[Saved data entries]
-- Opening Marker --
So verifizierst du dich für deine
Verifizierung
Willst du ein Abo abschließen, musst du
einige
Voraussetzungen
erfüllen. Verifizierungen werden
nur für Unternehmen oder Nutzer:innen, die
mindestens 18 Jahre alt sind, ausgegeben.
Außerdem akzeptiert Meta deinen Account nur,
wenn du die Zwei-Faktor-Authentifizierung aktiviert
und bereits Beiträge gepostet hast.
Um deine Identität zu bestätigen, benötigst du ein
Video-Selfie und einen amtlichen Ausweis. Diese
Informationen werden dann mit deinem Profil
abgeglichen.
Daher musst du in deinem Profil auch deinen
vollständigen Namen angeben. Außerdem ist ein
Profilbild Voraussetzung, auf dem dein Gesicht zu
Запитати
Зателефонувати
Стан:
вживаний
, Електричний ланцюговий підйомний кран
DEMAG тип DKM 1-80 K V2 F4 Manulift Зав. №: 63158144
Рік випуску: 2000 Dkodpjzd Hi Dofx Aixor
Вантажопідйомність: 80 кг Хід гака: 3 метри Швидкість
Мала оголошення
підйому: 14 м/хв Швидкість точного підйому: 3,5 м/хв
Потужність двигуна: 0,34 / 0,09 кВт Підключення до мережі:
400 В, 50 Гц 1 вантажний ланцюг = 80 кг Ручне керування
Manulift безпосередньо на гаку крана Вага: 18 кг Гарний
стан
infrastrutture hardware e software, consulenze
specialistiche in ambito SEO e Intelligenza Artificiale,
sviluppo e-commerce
-- Closing Marker --
> TO DO: The word "werden" may appear in several lines of the data; copy every line where it does.

> SOLUTION:
erfüllen. Verifizierungen werden
Informationen werden dann mit deinem Profil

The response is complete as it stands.